The emphasis on the system’s ability to deliver low-cost benefits with low-concentration photovoltaics is a bit of a shift for Cogenra, which had long sold itself as uniquely able to combine PV and solar thermal technologies to produce electricity and heat (thus the company name, Cogenra, for cogeneration).

The new T14 system (image via Cogerna)
Key system components (image via Cogerna)

Cogenra said the T14, a ground-mounted system for large distributed and utility-scale generation, offers “the lowest system cost in the PV industry.”

“The rugged, reliable, low-cost optics and the high efficiency, Made-in-USA T14 receiver enable the module to achieve fifty cents per watt, providing a levelized cost of electricity (LCOE) that is up to 20 percent lower than conventional photovoltaic (PV) systems,” the company said.

For comparison, as Greentech’s Herman K. Trabish noted, the recent GTM Research PV pricing trends report forecast that “looking into 2015 and beyond, module pricing will resume its long downward trajectory, eventually hitting $0.50 per watt for Tier 1 Chinese modules in the base forecast.”

cogenera t14
The T14 system (image via Cogenra)

Low concentration PV, or LCPV, uses fewer monocrystalline silicon solar cells than a standard solar module, thus saving on cost, and ratchets up their power-producing capacity with reflectors that multiply the sun’s concentration by anywhere from twice to maybe 100 times through the use of things like specially treated glass, reflector films or parabolic mirrors.
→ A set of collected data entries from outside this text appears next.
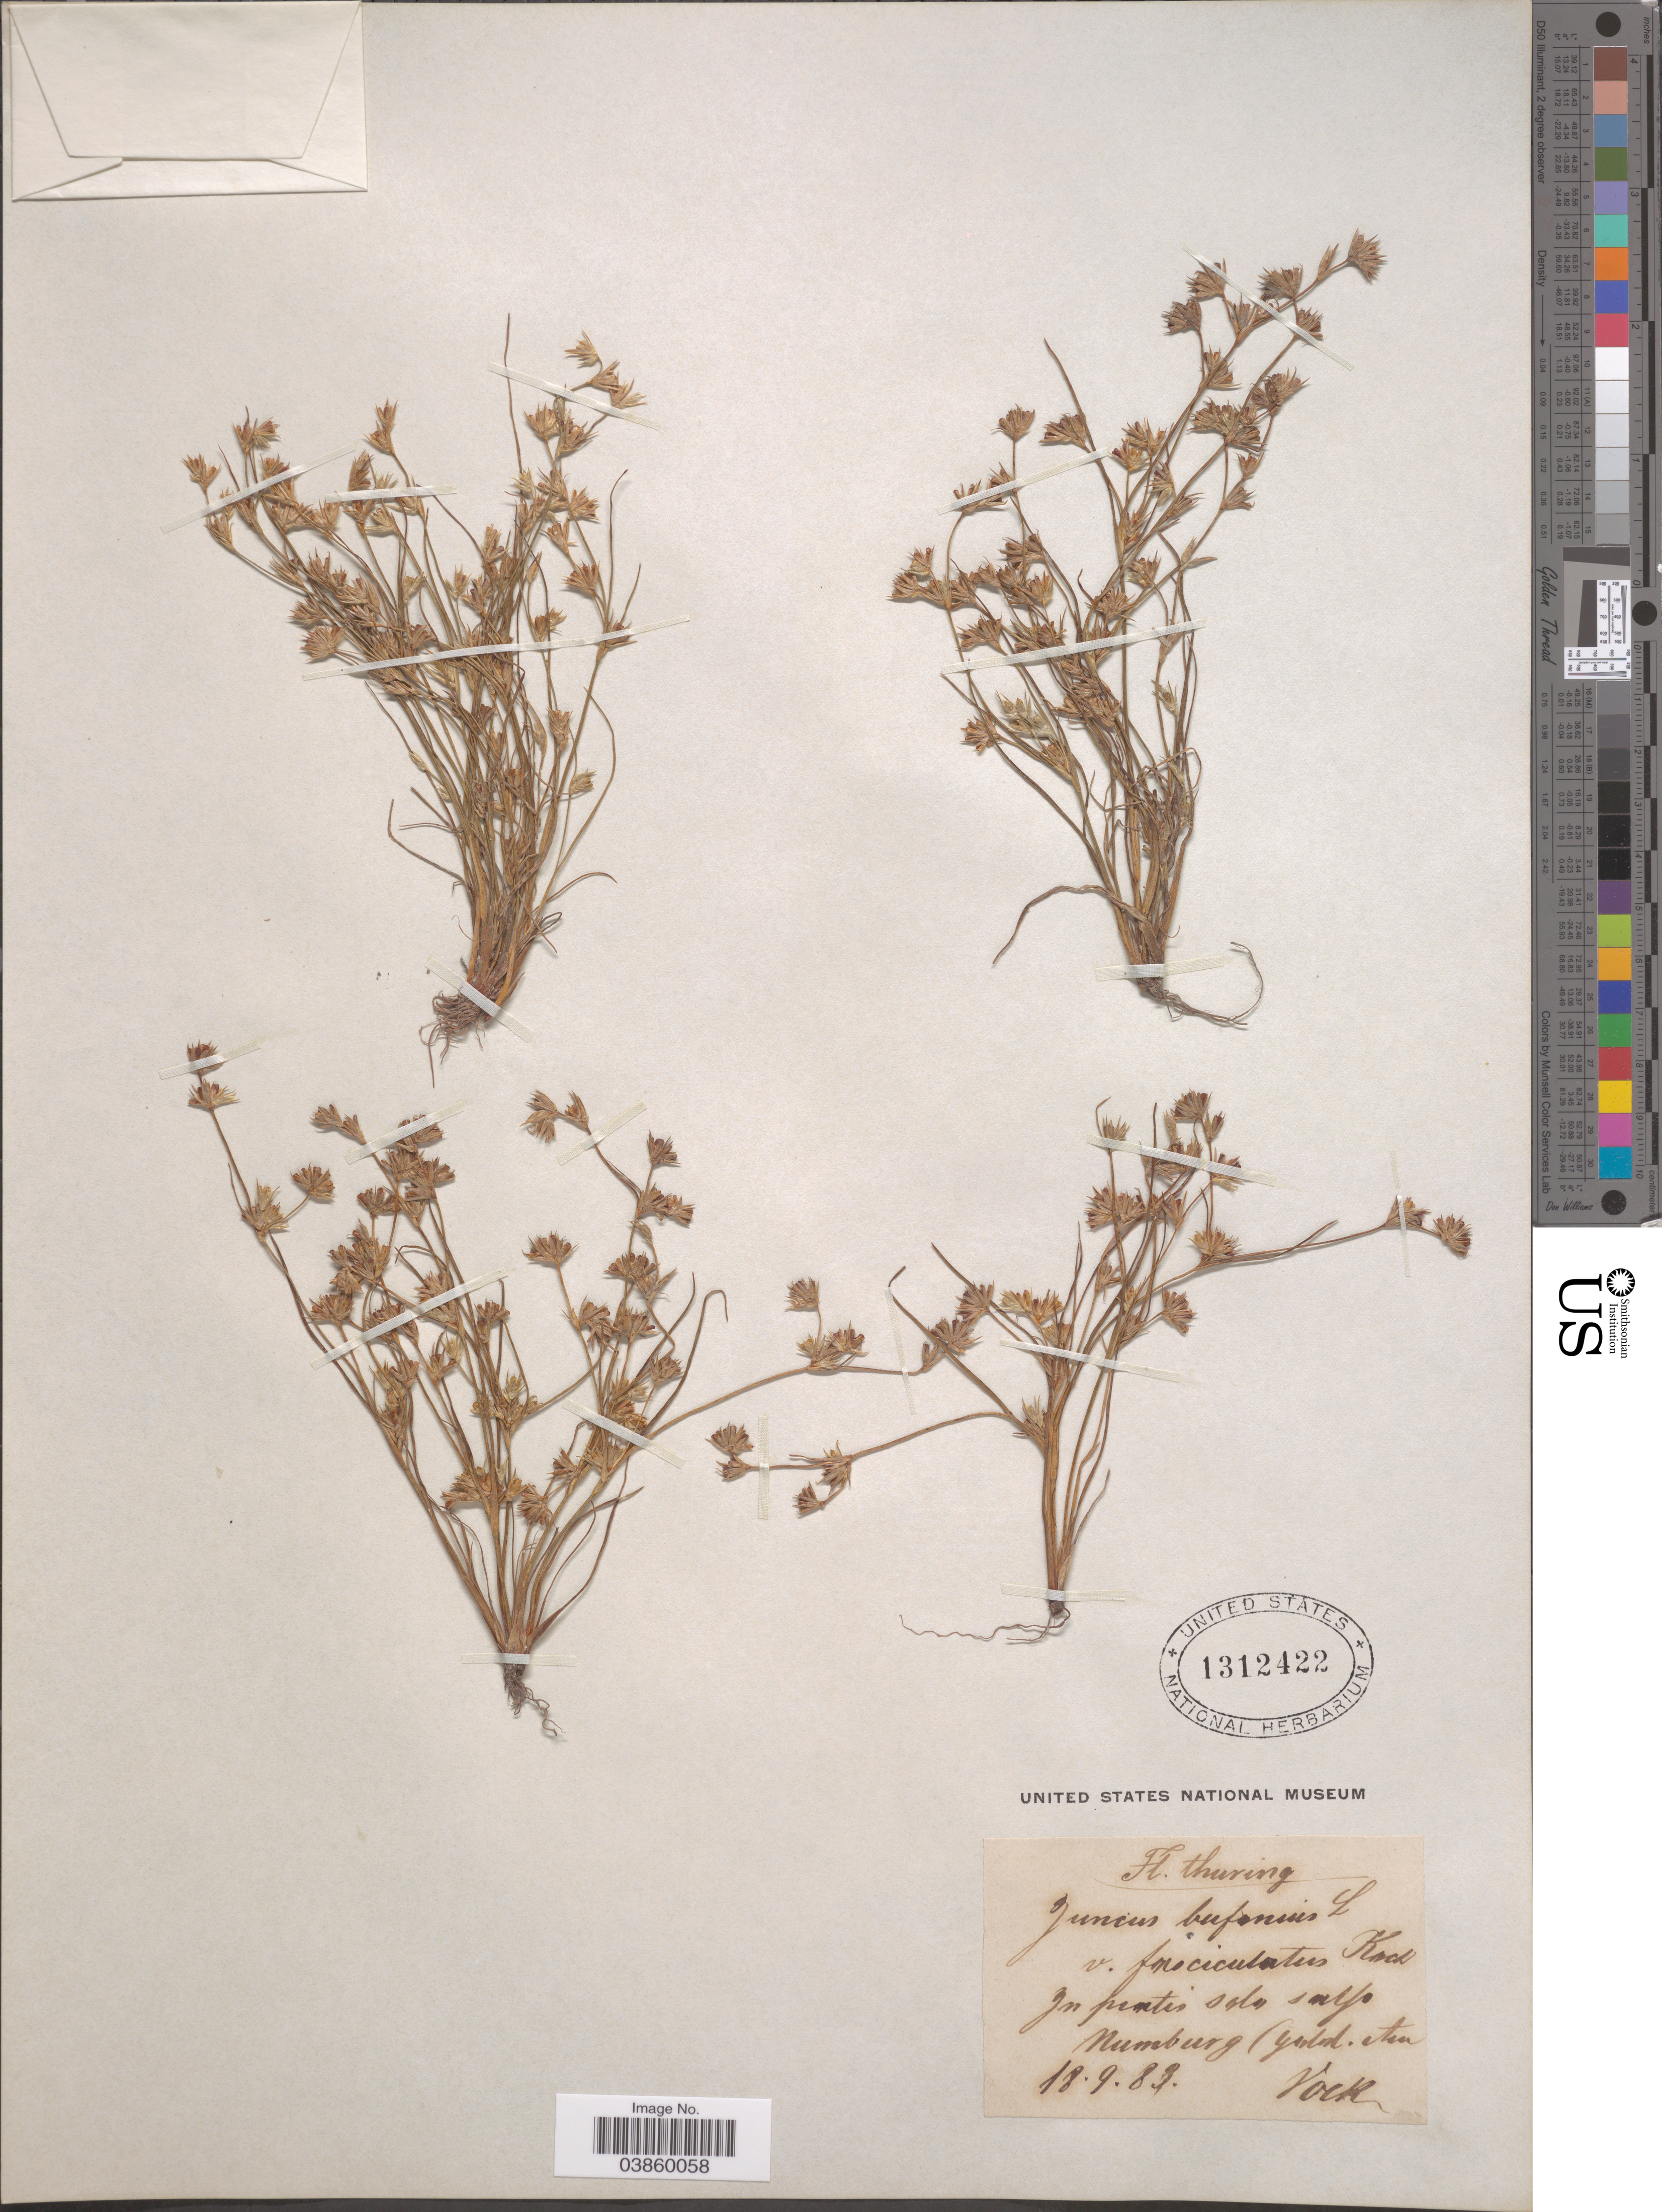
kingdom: Plantae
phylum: Tracheophyta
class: Liliopsida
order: Poales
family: Juncaceae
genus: Juncus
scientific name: Juncus bufonius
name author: L.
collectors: Vock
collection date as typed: Transcribed d/m/y: 18/9/83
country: Germany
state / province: Thuringia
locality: Thuring. In pratis sala salfo Numburg (Gold. Am) [interpreted].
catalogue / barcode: US 1312422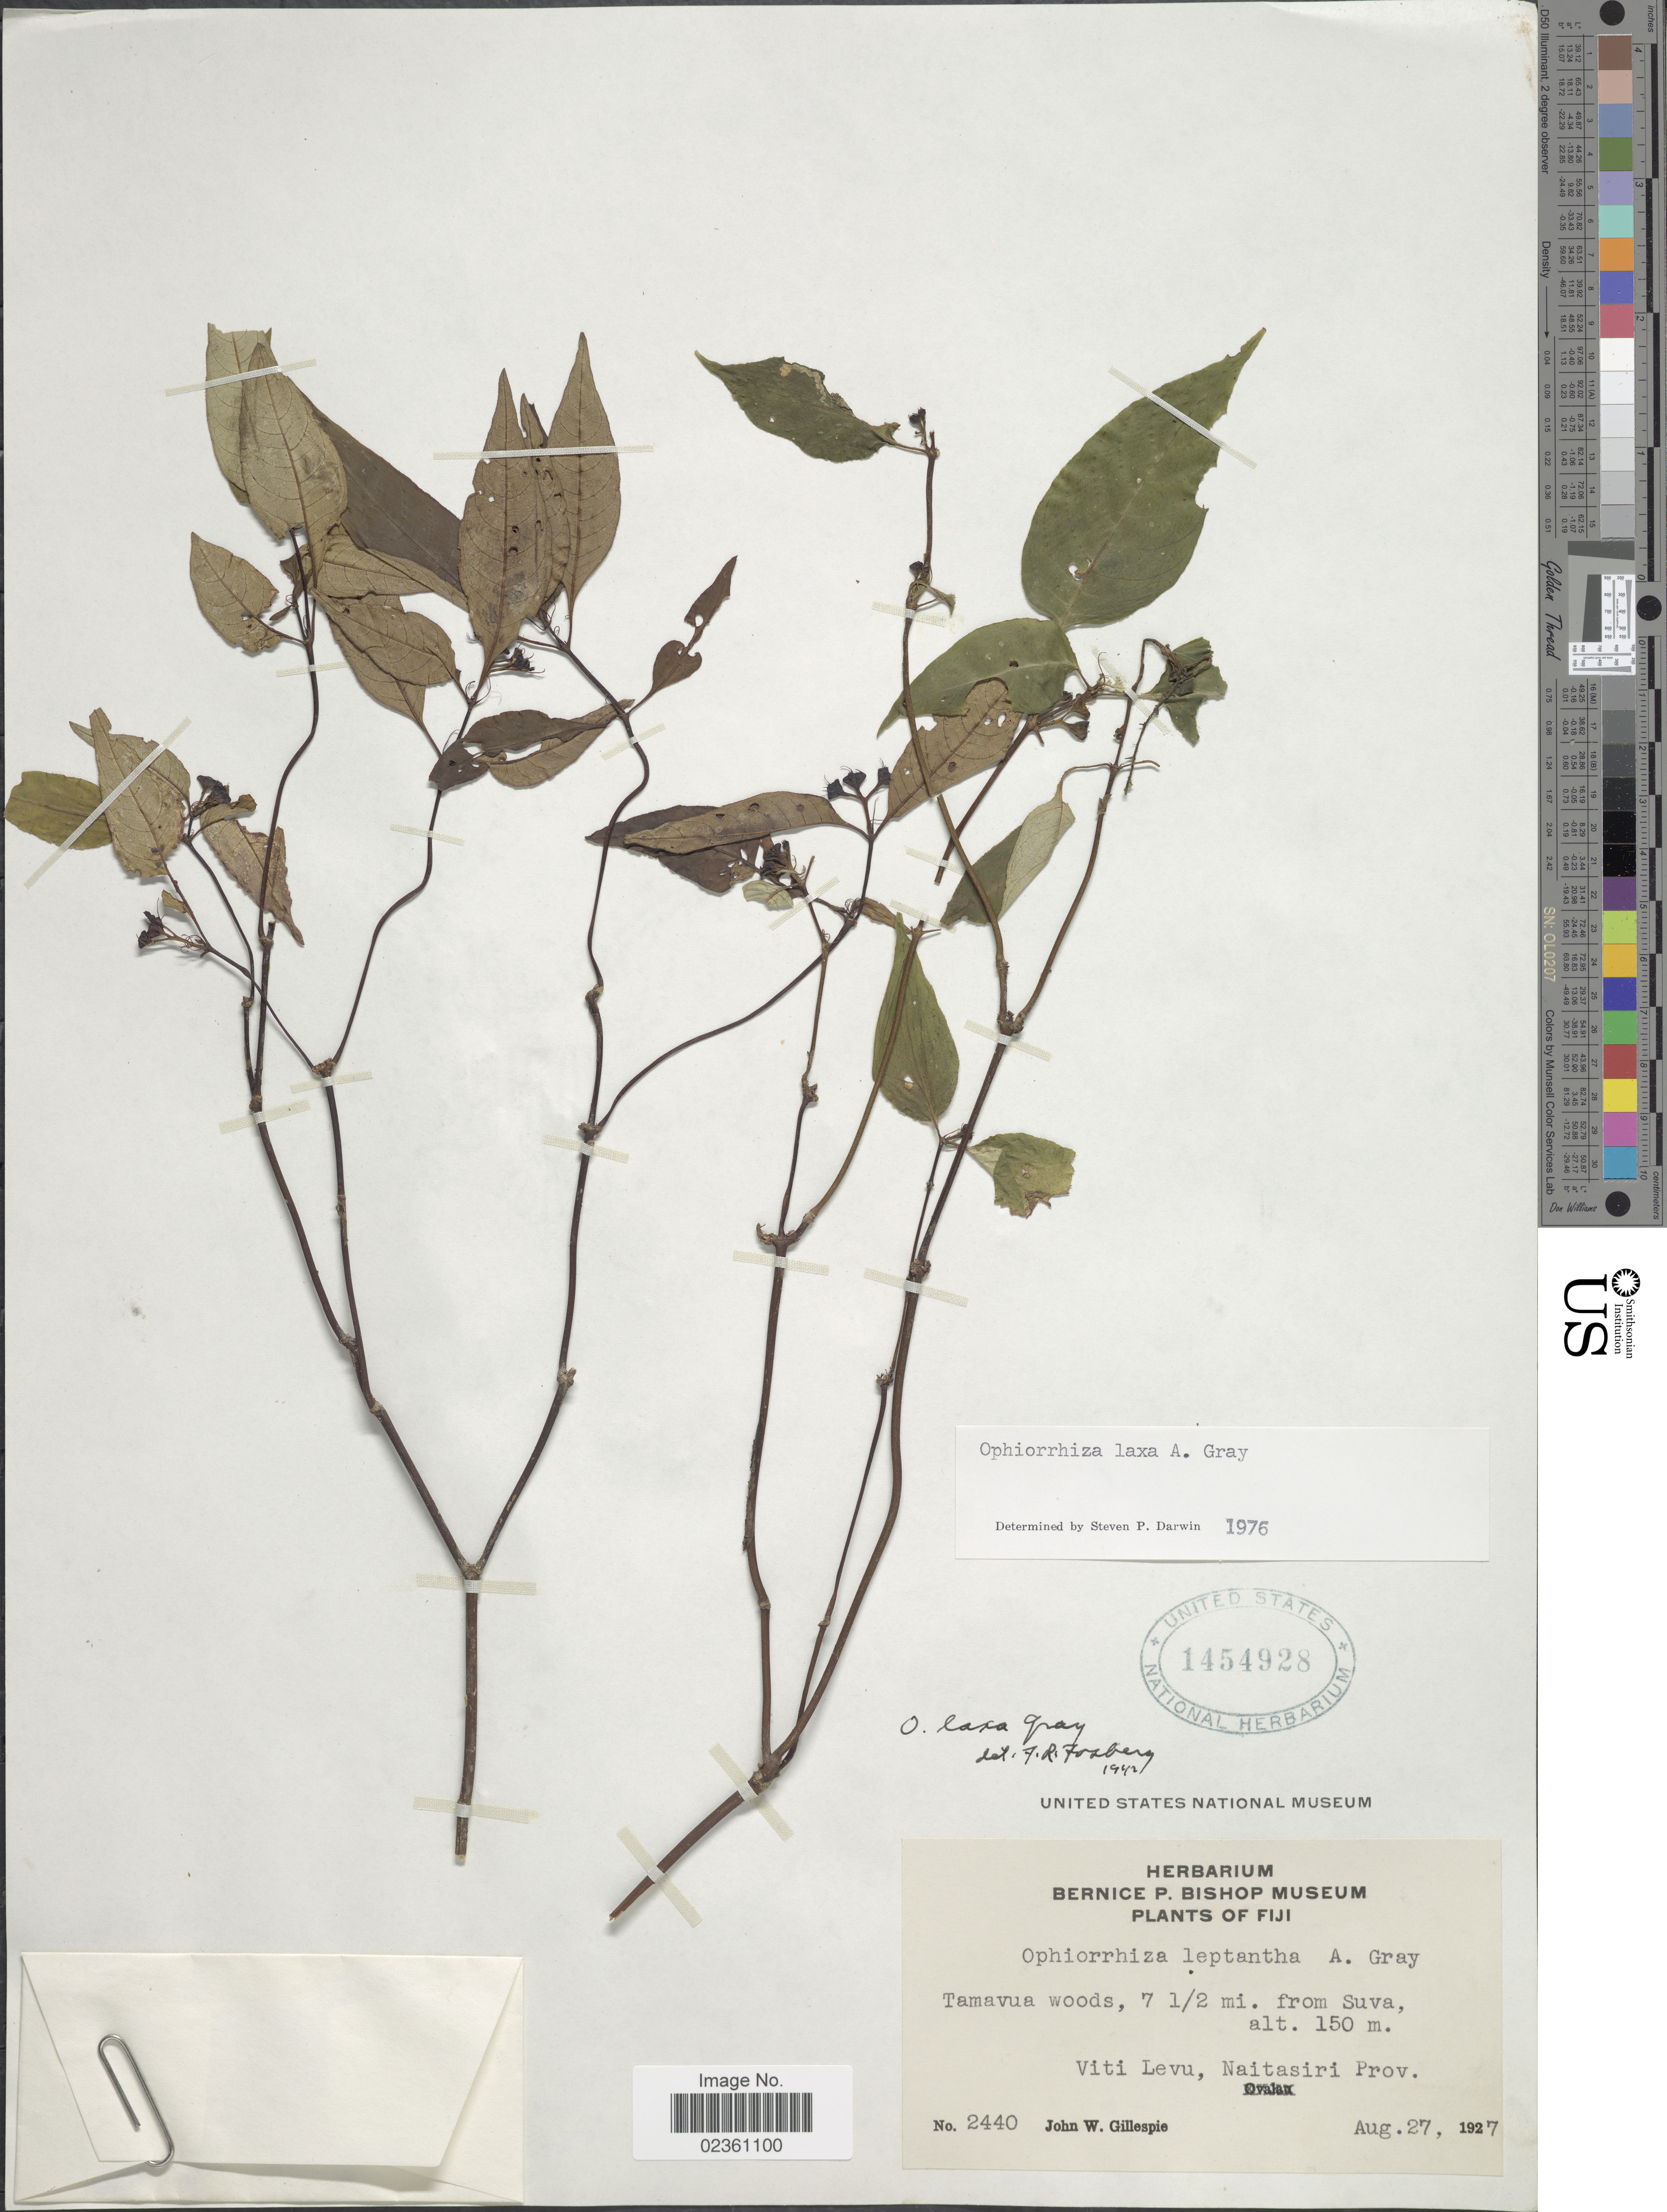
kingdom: Plantae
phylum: Tracheophyta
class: Magnoliopsida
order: Gentianales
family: Rubiaceae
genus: Ophiorrhiza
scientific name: Ophiorrhiza laxa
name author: A. Gray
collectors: J. W. Gillespie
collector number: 2440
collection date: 1927-08-27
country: Fiji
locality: Tamavua woods, 7½ mi from Suva, Viti Levu, Naitasiri Prov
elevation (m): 150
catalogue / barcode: US 1454928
It’s distinct from high-concentration PV systems, which concentrate the sun’s irradiation by much larger factors – 500 or 1,000 times.

A key factor in these systems is to dissipate the high levels of heat generated under concentration, and there Cogenra said it’s using the same system it used in the more than 35 installations it’s done over the years. What’s new and better with the T14, the company says, is the low-cost optics, which concentrate to a factor of 14 times (meaning that a 30 megawatt power plant would require just 2.1 MW of PV cells).

As for cogeneration, it seems to be almost an afterthought with this new Cogenra product. “The T14 system also includes integrated waste heat recovery for optional cogeneration,” the company says on its website.

Cogenra said an apparently smaller T14 system is now being installed in California, while the first “megawatt scale PV project” will break ground in Tucson, Ariz., in January. That would be the project announced jointly this week by builder/owner/operator Washington Gas & Electric Systems and Tucson Electric Power for a system at the Solar Zone within the University of Arizona’s Science & Technology Park. The companies said the system was expected to produce 1,986 megawatt-hours of solar energy per year (a capacity factor of 22.7 percent, by our calculation), which TEP will buy under a 20-year power purchase agreement.